◆ JOB:
Only one span of the material below is wanted. Output it exactly, from the line with "DanielBender" through the line with "Lirası (TRY) TCMB", without any pictures.

⟨

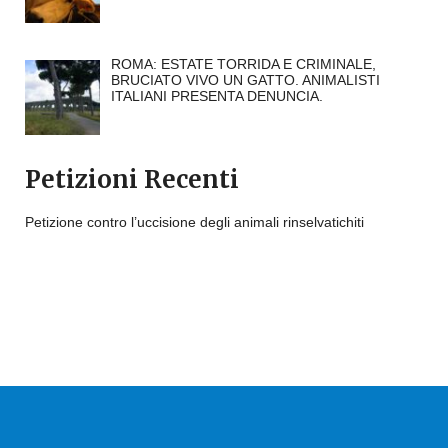
ROMA: ESTATE TORRIDA E CRIMINALE,
BRUCIATO VIVO UN GATTO. ANIMALISTI
ITALIANI PRESENTA DENUNCIA.
Petizioni Recenti
Petizione contro l’uccisione degli animali rinselvatichiti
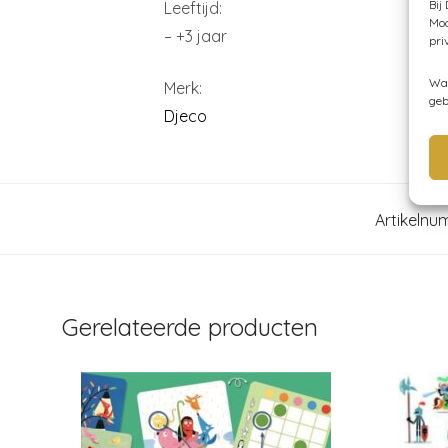
Bij
Leeftijd:
Moc
– +3 jaar
pri
Wan
Merk:
geb
Djeco
Artikelnu
Gerelateerde producten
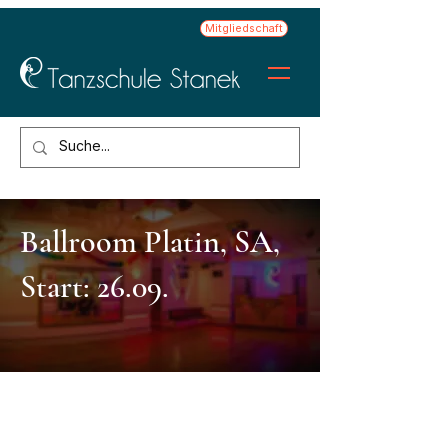
Mitgliedschaft
Ballroom Platin, SA,
Start: 26.09.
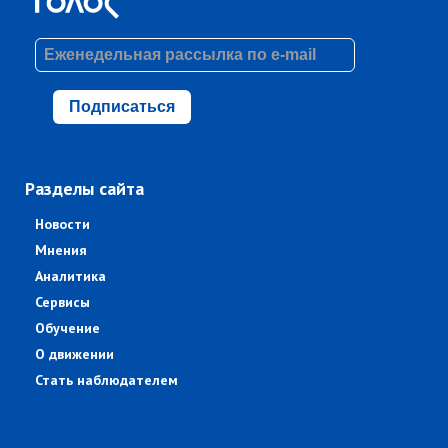
Подписаться
Разделы сайта
Новости
Мнения
Аналитика
Сервисы
Обучение
О движении
Стать наблюдателем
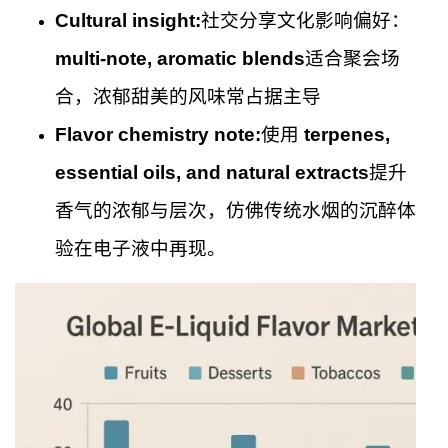
Cultural insight:
社交分享文化影响偏好：
multi-note, aromatic blends
适合聚会场
合，浓郁甜美的风味常占据主导
Flavor chemistry note:
使用
terpenes,
essential oils, and natural extracts
提升
香气的浓郁与层次，仿佛传统水烟的沉醉体
验在电子液中再现。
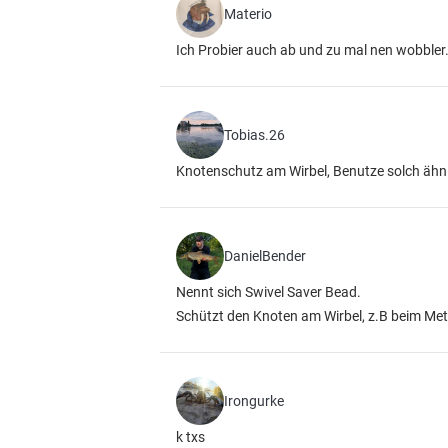
Materio
Ich Probier auch ab und zu mal nen wobbler...
Tobias.26
Knotenschutz am Wirbel, Benutze solch ähn
DanielBender
Nennt sich Swivel Saver Bead.
Schützt den Knoten am Wirbel, z.B beim M
Irongurke
k txs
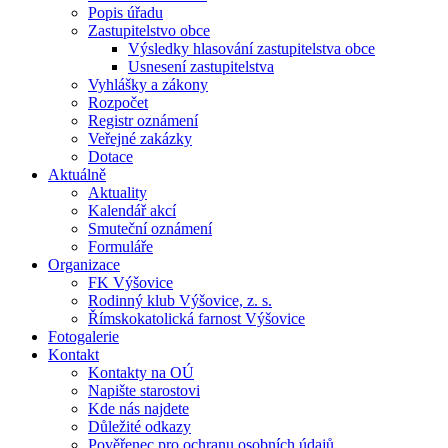
Popis úřadu
Zastupitelstvo obce
Výsledky hlasování zastupitelstva obce
Usnesení zastupitelstva
Vyhlášky a zákony
Rozpočet
Registr oznámení
Veřejné zakázky
Dotace
Aktuálně
Aktuality
Kalendář akcí
Smuteční oznámení
Formuláře
Organizace
FK Výšovice
Rodinný klub Výšovice, z. s.
Římskokatolická farnost Výšovice
Fotogalerie
Kontakt
Kontakty na OÚ
Napište starostovi
Kde nás najdete
Důležité odkazy
Pověřenec pro ochranu osobních údajů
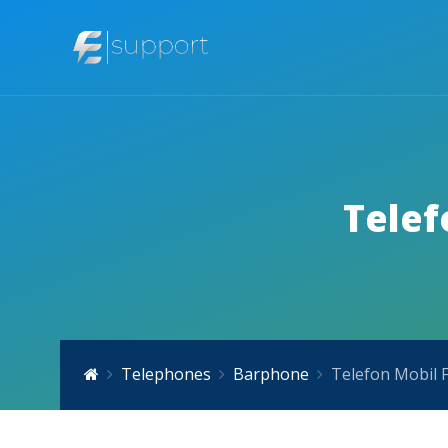
Telef
Telephones
Barphone
Telefon Mobil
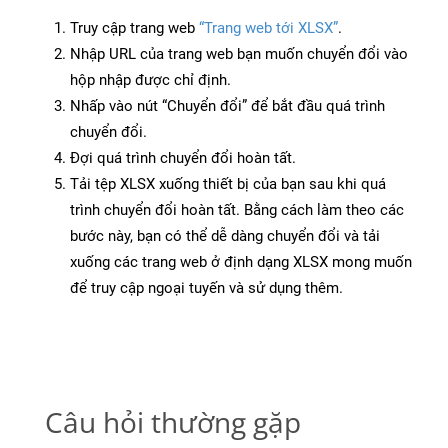
Truy cập trang web
“Trang web tới XLSX”
.
Nhập URL của trang web bạn muốn chuyển đổi vào
hộp nhập được chỉ định.
Nhấp vào nút “Chuyển đổi” để bắt đầu quá trình
chuyển đổi.
Đợi quá trình chuyển đổi hoàn tất.
Tải tệp XLSX xuống thiết bị của bạn sau khi quá
trình chuyển đổi hoàn tất. Bằng cách làm theo các
bước này, bạn có thể dễ dàng chuyển đổi và tải
xuống các trang web ở định dạng XLSX mong muốn
để truy cập ngoại tuyến và sử dụng thêm.
Câu hỏi thường gặp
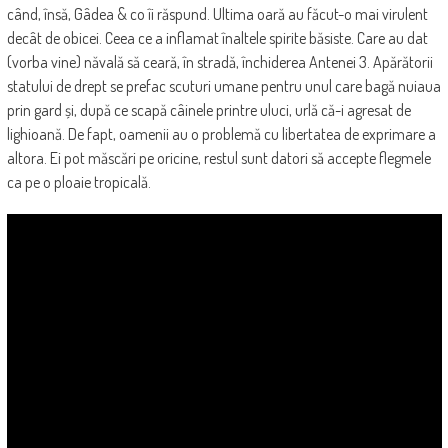
când, însă, Gâdea & co îi răspund. Ultima oară au făcut-o mai virulent
decât de obicei. Ceea ce a inflamat înaltele spirite băsiste. Care au dat
(vorba vine) năvală să ceară, în stradă, închiderea Antenei 3. Apărătorii
statului de drept se prefac scuturi umane pentru unul care bagă nuiaua
prin gard și, după ce scapă câinele printre uluci, urlă că-i agresat de
lighioană. De fapt, oamenii au o problemă cu libertatea de exprimare a
altora. Ei pot măscări pe oricine, restul sunt datori să accepte flegmele
ca pe o ploaie tropicală.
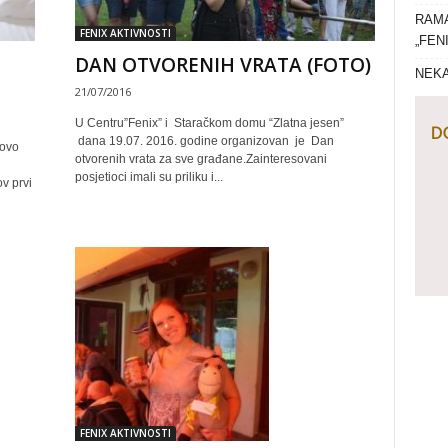
RAMA
FENIX AKTIVNOSTI
„FEN
DAN OTVORENIH VRATA (FOTO)
NEKA
21/07/2016
U Centru”Fenix” i Staračkom domu “Zlatna jesen”
dana 19.07. 2016. godine organizovan je Dan
govo
otvorenih vrata za sve građane.Zainteresovani
posjetioci imali su priliku i...
v prvi
FENIX AKTIVNOSTI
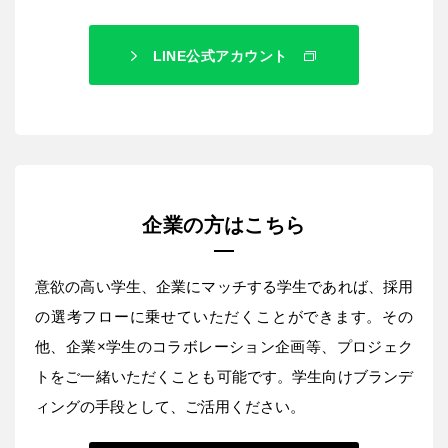
LINE公式アカウント
企業の方はこちら
意欲の高い学生、企業にマッチする学生であれば、採用
の選考フローに乗せていただくことができます。その
他、企業×学生のコラボレーション企画等、プロジェク
トをご一緒いただくことも可能です。学生向けブランデ
ィングの手段として、ご活用ください。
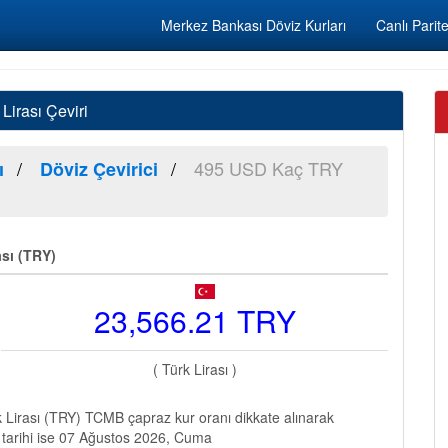
Merkez Bankası Döviz Kurları
Canlı Parite
irası Çeviri
495 USD Kaç TRY
ı
Döviz Çevirici
ası (TRY)
23,566.21 TRY
( Türk Lirası )
Lirası (TRY) TCMB çapraz kur oranı dikkate alınarak
 tarihi ise 07 Ağustos 2026, Cuma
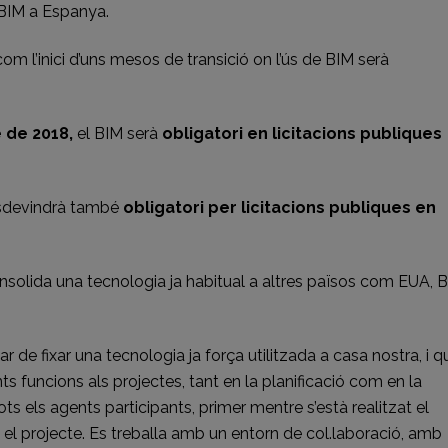
l BIM a Espanya.
om l’inici d’uns mesos de transició on l’ús de BIM serà
 de 2018,
el BIM serà
obligatori en licitacions publiques
esdevindrà també
obligatori per licitacions publiques en
solida una tecnologia ja habitual a altres països com EUA, Br
ar de fixar una tecnologia ja força utilitzada a casa nostra, i q
ts funcions als projectes, tant en la planificació com en la
ts els agents participants, primer mentre s’està realitzat el
 el projecte. Es treballa amb un entorn de col.laboració, amb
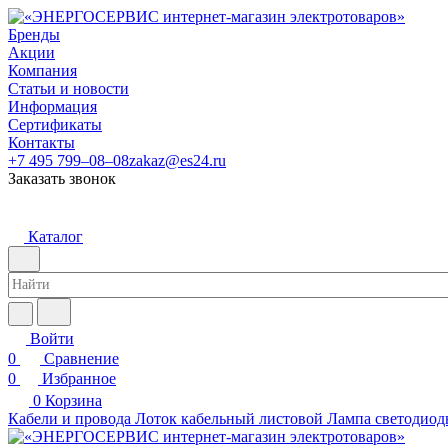
Бренды
Акции
Компания
Статьи и новости
Информация
Сертификаты
Контакты
+7 495 799–08–08
zakaz@es24.ru
Заказать звонок
Каталог
Войти
0
Сравнение
0
Избранное
0
Корзина
Кабели и провода
Лоток кабельный листовой
Лампа светодиод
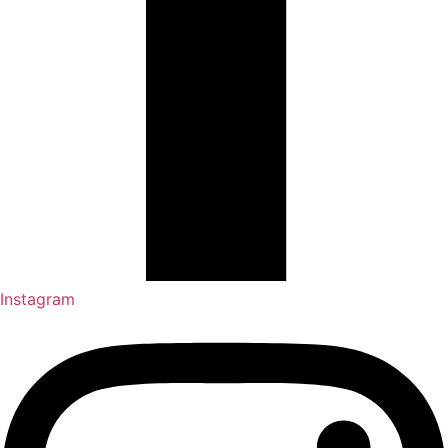
Instagram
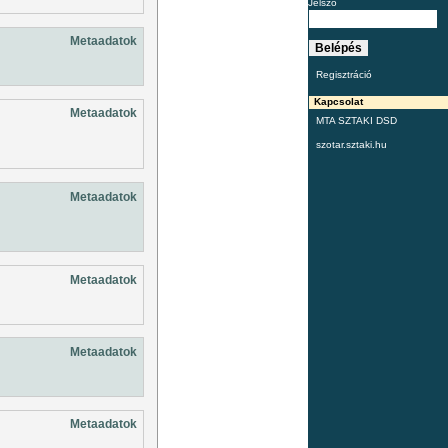
Jelszó
Metaadatok
Regisztráció
Kapcsolat
Metaadatok
MTA SZTAKI DSD
szotar.sztaki.hu
Metaadatok
Metaadatok
Metaadatok
Metaadatok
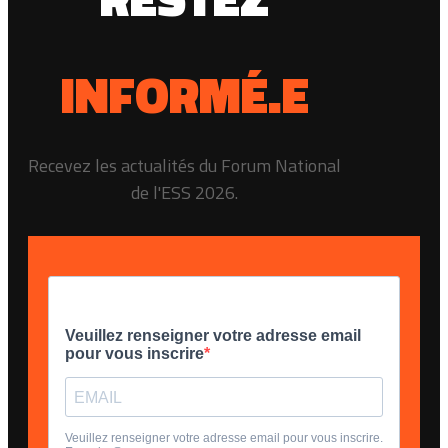
INFORMÉ.E
Recevez les actualités du Forum National
de l'ESS 2026.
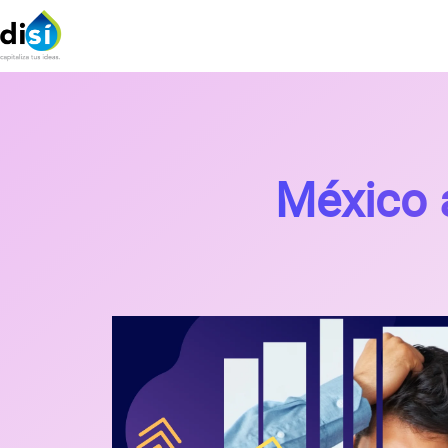
México a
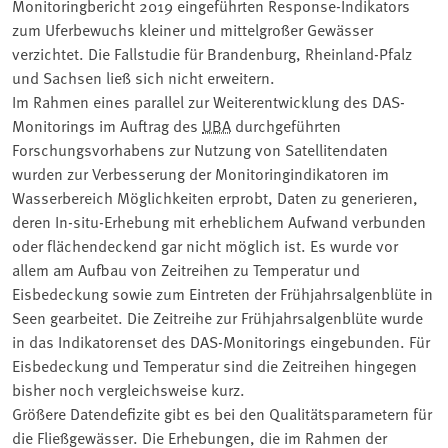
Monitoringbericht 2019 eingeführten Response-Indikators
zum Uferbewuchs kleiner und mittelgroßer Gewässer
verzichtet. Die Fallstudie für Brandenburg, Rheinland-Pfalz
und Sachsen ließ sich nicht erweitern.
Im Rahmen eines parallel zur Weiterentwicklung des DAS-
Monitorings im Auftrag des
UBA
durchgeführten
Forschungsvorhabens zur Nutzung von Satellitendaten
wurden zur Verbesserung der Monitoringindikatoren im
Wasserbereich Möglichkeiten erprobt, Daten zu generieren,
deren In-situ-Erhebung mit erheblichem Aufwand verbunden
oder flächendeckend gar nicht möglich ist. Es wurde vor
allem am Aufbau von Zeitreihen zu Temperatur und
Eisbedeckung sowie zum Eintreten der Frühjahrsalgenblüte in
Seen gearbeitet. Die Zeitreihe zur Frühjahrsalgenblüte wurde
in das Indikatorenset des DAS-Monitorings eingebunden. Für
Eisbedeckung und Temperatur sind die Zeitreihen hingegen
bisher noch vergleichsweise kurz.
Größere Datendefizite gibt es bei den Qualitätsparametern für
die Fließgewässer. Die Erhebungen, die im Rahmen der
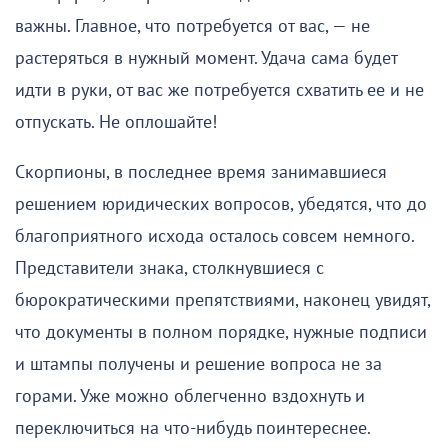
важны. Главное, что потребуется от вас, — не
растеряться в нужный момент. Удача сама будет
идти в руки, от вас же потребуется схватить ее и не
отпускать. Не оплошайте!
Скорпионы, в последнее время занимавшиеся
решением юридических вопросов, убедятся, что до
благоприятного исхода осталось совсем немного.
Представители знака, столкнувшиеся с
бюрократическими препятствиями, наконец увидят,
что документы в полном порядке, нужные подписи
и штампы получены и решение вопроса не за
горами. Уже можно облегченно вздохнуть и
переключиться на что-нибудь поинтереснее.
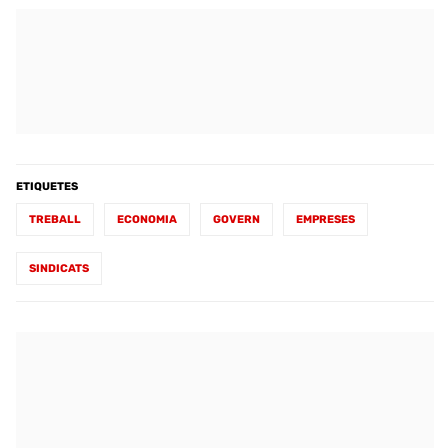
ETIQUETES
TREBALL
ECONOMIA
GOVERN
EMPRESES
SINDICATS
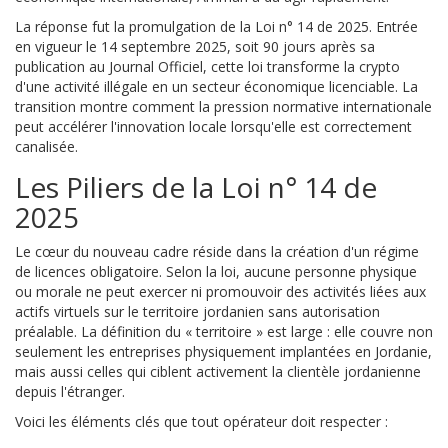
La réponse fut la promulgation de la Loi n° 14 de 2025. Entrée
en vigueur le 14 septembre 2025, soit 90 jours après sa
publication au Journal Officiel, cette loi transforme la crypto
d'une activité illégale en un secteur économique licenciable. La
transition montre comment la pression normative internationale
peut accélérer l'innovation locale lorsqu'elle est correctement
canalisée.
Les Piliers de la Loi n° 14 de
2025
Le cœur du nouveau cadre réside dans la création d'un régime
de licences obligatoire. Selon la loi, aucune personne physique
ou morale ne peut exercer ni promouvoir des activités liées aux
actifs virtuels sur le territoire jordanien sans autorisation
préalable. La définition du « territoire » est large : elle couvre non
seulement les entreprises physiquement implantées en Jordanie,
mais aussi celles qui ciblent activement la clientèle jordanienne
depuis l'étranger.
Voici les éléments clés que tout opérateur doit respecter :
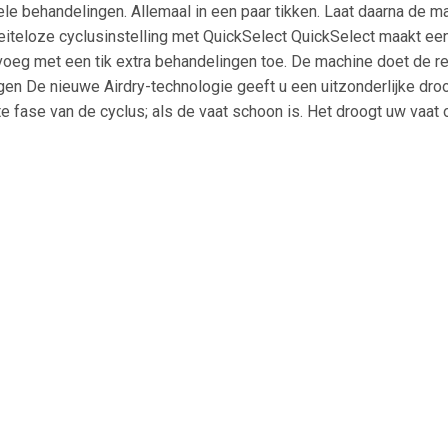
ele behandelingen. Allemaal in een paar tikken. Laat daarna de m
teloze cyclusinstelling met QuickSelect QuickSelect maakt een
 voeg met een tik extra behandelingen toe. De machine doet de 
ogen De nieuwe Airdry-technologie geeft u een uitzonderlijke dro
e fase van de cyclus; als de vaat schoon is. Het droogt uw vaat 
iënte prestatie Deze vaatwasser biedt u een perfecte prestatie -
gopslag Deze volledig integreerbare vaatwasser beschikt over e
floor-technologie projecteert een rood licht op de vloer wannee
eprojecteerd. Eenvoudig en efficiënt. Efficiënte reiniging. In i
 en hoe grondig die moet gereinigd worden. Mét gebruik van preci
endelijke manier gewassen.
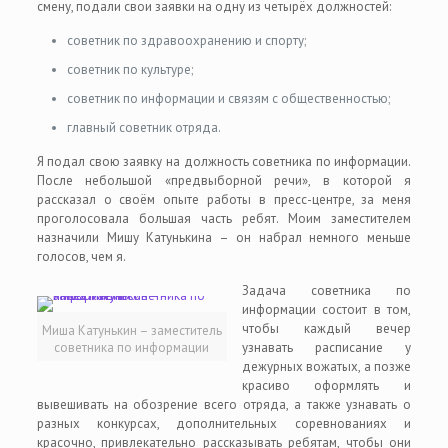
смену, подали свои заявки на одну из четырёх должностей:
советник по здравоохранению и спорту;
советник по культуре;
советник по информации и связям с общественностью;
главный советник отряда.
Я подал свою заявку на должность советника по информации.
После небольшой «предвыборной речи», в которой я
рассказал о своём опыте работы в пресс-центре, за меня
проголосовала большая часть ребят. Моим заместителем
назначили Мишу Катунькина – он набрал немного меньше
голосов, чем я.
Задача советника по
информации состоит в том,
чтобы каждый вечер
Миша Катунькин – заместитель
советника по информации
узнавать расписание у
дежурных вожатых, а позже
красиво оформлять и
вывешивать на обозрение всего отряда, а также узнавать о
разных конкурсах, дополнительных соревнованиях и
красочно, привлекательно рассказывать ребятам, чтобы они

⟩

◆ TASK ANSWER:
DanielBender
Nennt sich Swivel Saver Bead.
Schützt den Knoten am Wirbel, z.B beim M
Irongurke
k txs
Popis úřadu
Zastupitelstvo obce
Výsledky hlasování zastupitelstva obce
Usnesení zastupitelstva
Vyhlášky a zákony
Rozpočet
Registr oznámení
Veřejné zakázky
Dotace
Aktuálně
Aktuality
Kalendář akcí
Smuteční oznámení
Formuláře
Organizace
FK Výšovice
Rodinný klub Výšovice, z. s.
Římskokatolická farnost Výšovice
Fotogalerie
Kontakt
Kontakty na OÚ
Napište starostovi
Kde nás najdete
Důležité odkazy
Pověřenec pro ochranu osobních údajů
Telef
Telephones
Barphone
Telefon Mobil
Truy cập trang web
“Trang web tới XLSX”
.
Nhập URL của trang web bạn muốn chuyển đổi vào
hộp nhập được chỉ định.
Nhấp vào nút “Chuyển đổi” để bắt đầu quá trình
chuyển đổi.
Đợi quá trình chuyển đổi hoàn tất.
Tải tệp XLSX xuống thiết bị của bạn sau khi quá
trình chuyển đổi hoàn tất. Bằng cách làm theo các
bước này, bạn có thể dễ dàng chuyển đổi và tải
xuống các trang web ở định dạng XLSX mong muốn
để truy cập ngoại tuyến và sử dụng thêm.
Câu hỏi thường gặp
când, însă, Gâdea & co îi răspund. Ultima oară au făcut-o mai virulent
decât de obicei. Ceea ce a inflamat înaltele spirite băsiste. Care au dat
(vorba vine) năvală să ceară, în stradă, închiderea Antenei 3. Apărătorii
statului de drept se prefac scuturi umane pentru unul care bagă nuiaua
prin gard și, după ce scapă câinele printre uluci, urlă că-i agresat de
lighioană. De fapt, oamenii au o problemă cu libertatea de exprimare a
altora. Ei pot măscări pe oricine, restul sunt datori să accepte flegmele
ca pe o ploaie tropicală.
RAMA
FENIX AKTIVNOSTI
„FEN
DAN OTVORENIH VRATA (FOTO)
NEKA
21/07/2016
U Centru”Fenix” i Staračkom domu “Zlatna jesen”
dana 19.07. 2016. godine organizovan je Dan
govo
otvorenih vrata za sve građane.Zainteresovani
posjetioci imali su priliku i...
v prvi
FENIX AKTIVNOSTI
LINE公式アカウント
企業の方はこちら
意欲の高い学生、企業にマッチする学生であれば、採用
の選考フローに乗せていただくことができます。その
他、企業×学生のコラボレーション企画等、プロジェク
トをご一緒いただくことも可能です。学生向けブランデ
ィングの手段として、ご活用ください。
Merkez Bankası Döviz Kurları
Canlı Parite
irası Çeviri
495 USD Kaç TRY
ı
Döviz Çevirici
ası (TRY)
23,566.21 TRY
( Türk Lirası )
Lirası (TRY) TCMB çapraz kur oranı dikkate alınarak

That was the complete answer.